→ **SUPPLIED DATA**:

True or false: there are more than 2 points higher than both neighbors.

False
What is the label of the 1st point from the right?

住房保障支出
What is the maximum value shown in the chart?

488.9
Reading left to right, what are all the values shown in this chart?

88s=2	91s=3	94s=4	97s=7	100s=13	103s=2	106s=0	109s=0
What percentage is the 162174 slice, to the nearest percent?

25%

==

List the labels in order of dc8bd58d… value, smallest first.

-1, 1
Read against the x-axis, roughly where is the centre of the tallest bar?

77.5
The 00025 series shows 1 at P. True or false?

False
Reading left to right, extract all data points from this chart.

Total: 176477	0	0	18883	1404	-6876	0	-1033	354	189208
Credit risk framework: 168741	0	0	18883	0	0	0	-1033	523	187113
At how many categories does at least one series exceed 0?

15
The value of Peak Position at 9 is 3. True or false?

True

...

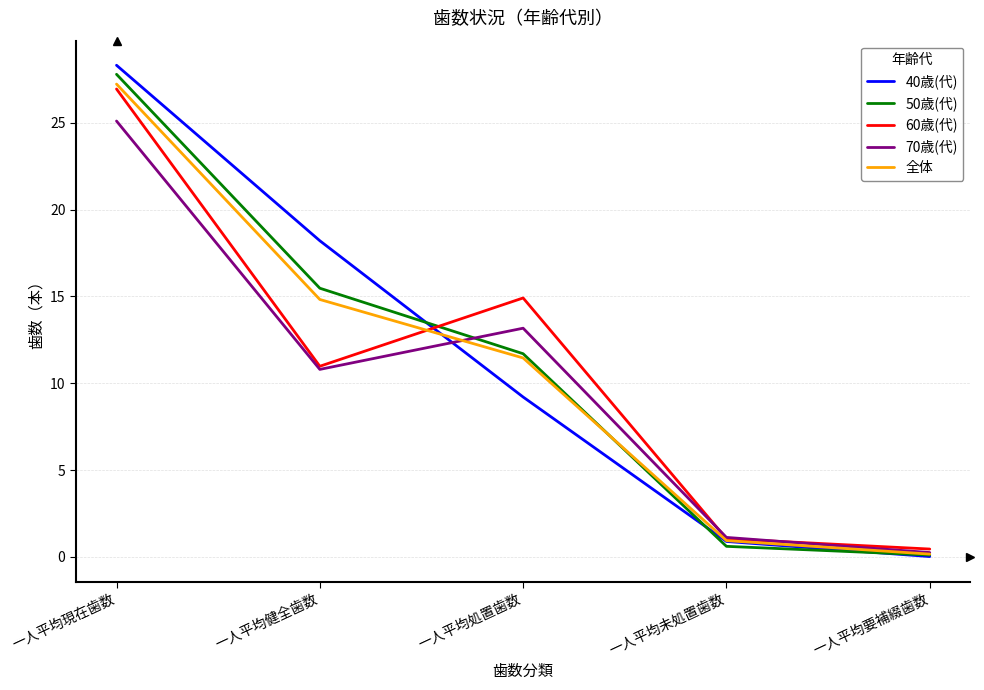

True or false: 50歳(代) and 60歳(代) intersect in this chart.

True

→ **AIM OF THE TASK**: Copy the lines of the listing verbatim, from the line containing "True or false: there" through the line containing "Reading left to right, what".

→ **ANSWER TO THE EXERCISE**:
True or false: there are more than 2 points higher than both neighbors.

False
What is the label of the 1st point from the right?

住房保障支出
What is the maximum value shown in the chart?

488.9
Reading left to right, what are all the values shown in this chart?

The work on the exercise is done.